If Service A fails to publish to the downstream topic, neither Service B nor the audit service gets the message. There is no inconsistency, just a failure, which is what our 1% error budget is for. We alert if it crosses that across the daily corpus of 20 to 25 million messages.

If Service A publishes to the downstream topic successfully and Service B consumes it but the adapter consumer fails, the qualified event is still on the downstream topic. When the adapter consumer comes back up, it picks up where it stopped and the audit service eventually gets the message. The system is eventually consistent over that window.

If the adapter consumer succeeds but Service B fails, the same story applies in reverse. The audit service has the record. Service B catches up when it recovers, because the message is still durable in the topic.

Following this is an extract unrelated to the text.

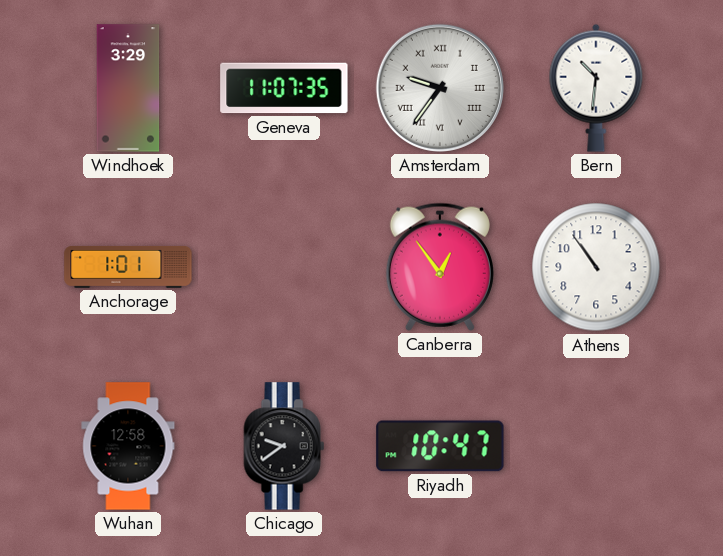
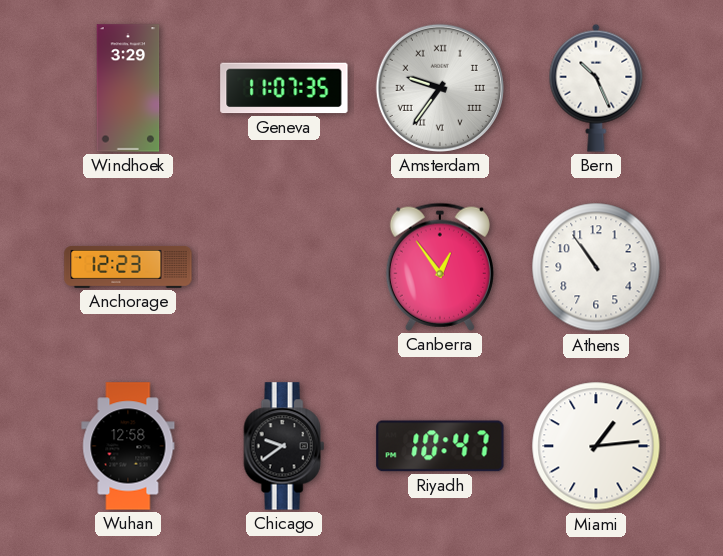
Bern: 10:31 -> 10:26
Anchorage: 1:01 -> 12:23
Miami: none -> 1:14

In all three cases, we rely on Kafka’s at-least-once guarantee and the durability of the downstream topic. The adapter consumer is just another Kafka consumer, with the same recovery semantics as any other.

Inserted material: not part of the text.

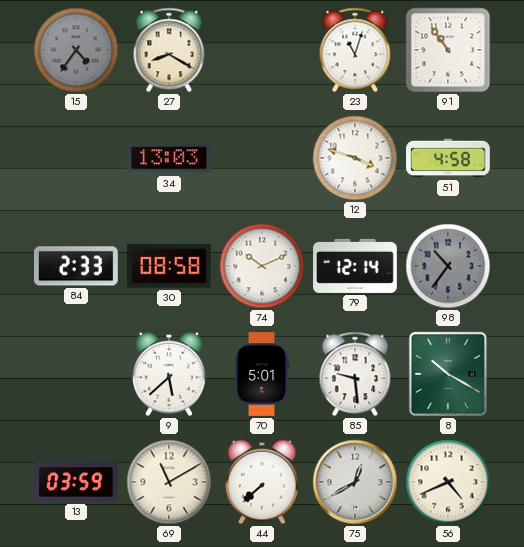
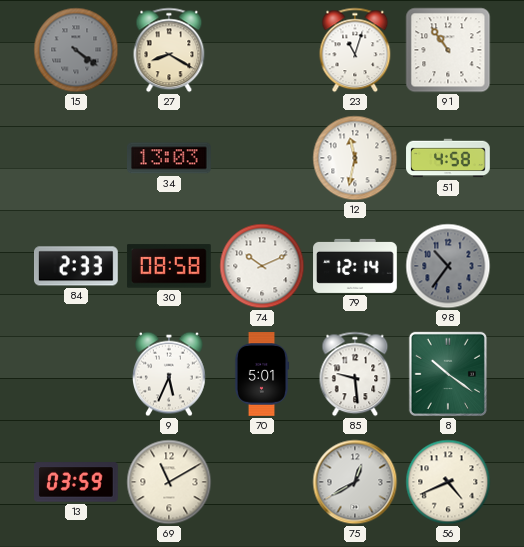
15: 4:36 -> 4:21
12: 3:48 -> 11:32
9: 5:38 -> 5:34
8: 10:20 -> 10:21
44: 7:38 -> none
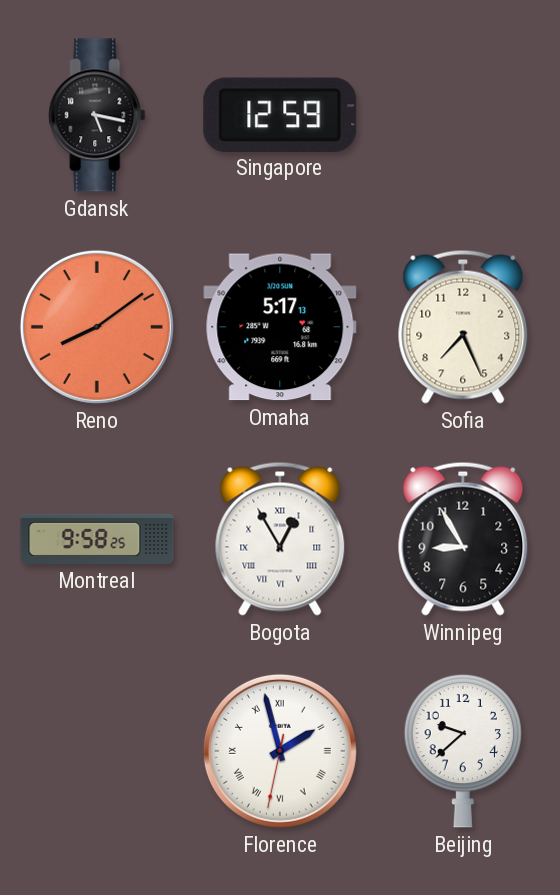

What changed in production

We deployed the adapter pattern across the services that publish to audit (around nine of them) about two months ago. Throughput on the daily baseline test went back to its pre-transactions level. We haven’t seen the audit-vs-downstream count mismatches that were getting us stuck on reconciliation. Memory on Service A didn’t need adjusting after adding the second consumer, though we probably had headroom there to start with.

The trade is explicit. We gave up exactly-once across two topics, which Kafka doesn’t give us for free without transactions. We got back our throughput and stopped seeing inconsistencies in practice.

Caveats

This works because eventual consistency between the downstream service and the audit service is acceptable for us. If the audit service and the downstream service must see the same message in the same logical step, this pattern doesn’t help.

It also assumes the downstream topic is durable enough to be your recovery point. If retention on that topic is short, you can lose messages the adapter consumer hadn’t gotten to yet. Our retention is longer than any realistic recovery window.

Monitoring still matters. The error budget catches publish failures, but a silently stuck adapter consumer would let audit lag grow without alerting until someone noticed reconciliation slipping. Lag alerts on the adapter consumer matter as much as the publish alerts on Service A.

Closing thought

Kafka transactions are the textbook answer for atomic multi-topic writes, and they cost real throughput when used at the granularity of a single business message. That cost can dwarf the cost of the inconsistencies they’re meant to prevent. Once we asked what consistency we actually needed instead of how to make two publishes atomic, the rest of the design fell out in an afternoon.